I wanted to wait a little longer for this edition of “Five Takeaways,” mainly because it’s taken a few days for most of our heart rates to return to normal following the Gators’ come-from-behind 28-27 win over Kentucky.
Anyway, here are the five main things I took away from the game that Kentucky gave away:
Florida may not be a good football team, but they’re a resilient one
I’ll be honest. When Kentucky went up by two scores in the fourth quarter and Florida replaced Feleipe Franks with former starter Luke Del Rio, I truly believed, bar none, that the Gators were headed for a loss. The fact that they won a game in which they trailed 27-14 and benched their starting quarterback- who, mind you, was one week removed from securing a spot in Gator lore with a walk off 63 yard touchdown pass- speaks volumes about the kind of stuff this team is made of. This team still has a lot of improvements to make if it wants to compete for a third straight SEC East title, but the Gators’ ability to finish strong in back to back weeks is an encouraging sign.
Kadarius Toney is Florida’s most dangerous weapon since Percy Harvin
Ever since Andre Debose failed to live up to the Percy Harvin comparisons he drew from his high school tape, I’ve wondered if the Gators would ever find another Percy-esque game changer. Well, only three games into Kadarius Toney’s career and and he’s proven to be the kind of terror for opposing defenses that the Gators haven’t had since Harvin. Oh, and he can throw the ball, too.
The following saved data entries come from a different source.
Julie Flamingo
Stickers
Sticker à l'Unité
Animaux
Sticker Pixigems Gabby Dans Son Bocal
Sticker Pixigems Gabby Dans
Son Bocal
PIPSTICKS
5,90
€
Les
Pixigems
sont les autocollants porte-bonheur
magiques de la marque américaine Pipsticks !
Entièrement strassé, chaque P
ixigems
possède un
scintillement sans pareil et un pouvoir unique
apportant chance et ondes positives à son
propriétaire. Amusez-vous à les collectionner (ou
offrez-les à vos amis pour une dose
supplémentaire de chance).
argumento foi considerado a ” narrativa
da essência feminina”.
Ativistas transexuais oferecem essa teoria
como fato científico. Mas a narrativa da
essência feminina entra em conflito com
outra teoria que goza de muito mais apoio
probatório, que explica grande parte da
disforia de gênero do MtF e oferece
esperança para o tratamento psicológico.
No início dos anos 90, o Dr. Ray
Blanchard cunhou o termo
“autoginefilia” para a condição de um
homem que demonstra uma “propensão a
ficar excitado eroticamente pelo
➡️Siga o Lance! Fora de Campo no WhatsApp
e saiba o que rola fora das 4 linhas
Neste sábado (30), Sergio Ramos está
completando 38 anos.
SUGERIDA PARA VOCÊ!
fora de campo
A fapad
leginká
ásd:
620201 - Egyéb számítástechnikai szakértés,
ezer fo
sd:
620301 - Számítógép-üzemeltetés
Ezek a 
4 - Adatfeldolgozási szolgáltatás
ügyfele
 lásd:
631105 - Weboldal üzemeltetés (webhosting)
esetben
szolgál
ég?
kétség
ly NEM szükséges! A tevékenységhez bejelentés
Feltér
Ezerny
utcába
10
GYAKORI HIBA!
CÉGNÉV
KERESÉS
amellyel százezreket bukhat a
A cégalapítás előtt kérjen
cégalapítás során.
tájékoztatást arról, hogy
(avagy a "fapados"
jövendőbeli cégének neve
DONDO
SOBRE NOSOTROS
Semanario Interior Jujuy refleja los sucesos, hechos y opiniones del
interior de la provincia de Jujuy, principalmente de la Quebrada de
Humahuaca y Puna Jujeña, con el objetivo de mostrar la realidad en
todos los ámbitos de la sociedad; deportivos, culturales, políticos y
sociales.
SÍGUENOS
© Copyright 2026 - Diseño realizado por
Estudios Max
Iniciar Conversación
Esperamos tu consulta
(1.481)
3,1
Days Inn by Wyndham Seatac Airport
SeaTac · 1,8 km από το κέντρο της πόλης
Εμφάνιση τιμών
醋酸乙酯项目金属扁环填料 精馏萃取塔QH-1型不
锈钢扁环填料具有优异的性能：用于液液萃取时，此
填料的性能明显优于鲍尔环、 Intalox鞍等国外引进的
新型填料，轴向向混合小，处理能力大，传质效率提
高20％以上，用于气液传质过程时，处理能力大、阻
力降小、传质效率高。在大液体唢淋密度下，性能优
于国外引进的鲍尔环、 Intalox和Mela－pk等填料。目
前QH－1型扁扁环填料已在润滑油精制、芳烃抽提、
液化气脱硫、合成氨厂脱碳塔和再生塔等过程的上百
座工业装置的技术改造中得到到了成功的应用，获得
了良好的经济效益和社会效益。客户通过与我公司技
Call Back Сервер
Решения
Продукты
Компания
Gator football box scores only go back so far, but I’m willing to bet Toney is the first guy in a long time to accumulate 35 or more passing, rushing and receiving yards in the same game.
Florida’s QB situation is as muddy as it’s ever been since Tim Tebow left
You know the old saying, “If you have two quarterbacks, then you don’t have one?” Smooth as Luke Del Rio was in relief work, I’m not sure that was anything more than a temporary solution to a problem that’s spanned nearly a decade. And though the Gators own a tidy 6-1 record in games in which he participated, we can’t be sure that he won’t merit getting yanked against Vanderbilt, either. And then what happens? Does Florida go back to Franks? Do they give Malik Zaire a second shot? Do they dare pull the redshirt off of Jake Allen and give him a trial run? (Before you totally dismiss that, it worked out well for South Carolina last year, and Allen has more potential than Jake Bentley.) Time will tell.
Florida’s defense may be a lot worse than we thought
No realistic Gator fan honestly thought that Florida’s defense would remain at the elite level it was at last year with so many key players leaving, but I’m not sure anybody thought it would be this bad. And again, if it’s going to be a bend-but-don’t-break defense, it simply cannot break in crunch time. One week after allowing 17 fourth quarter points and touchdown drives of 75 and 80 yards on two and five plays, respectively, Florida allowed Kentucky to drive into range for the winning field goal with :43 showing on the clock. Only because of a holding penalty that cost the Cats 25 yards did the Gators survive this game, and that was only after this defense was responsible for a nearly fatal roughing the passer penalty and a 4th and 11 conversion. There’s still a long way to go this season, but this defense has not been at the level it needs to be for Florida to compete for championships to this point.
31 straight? Really?
Consider: the last time Kentucky beat Florida, Ronald Reagan was President. That’s because Kentucky has not beaten Florida since 1986, losing in each of the succeeding 31 years to the Gators. My parents were five years away from meeting when this streak began. How the hell does this happen? It’s not uncommon to see one team reel off five, six, seven in a row or so as college football goes in cycles… but thirty one consecutive wins???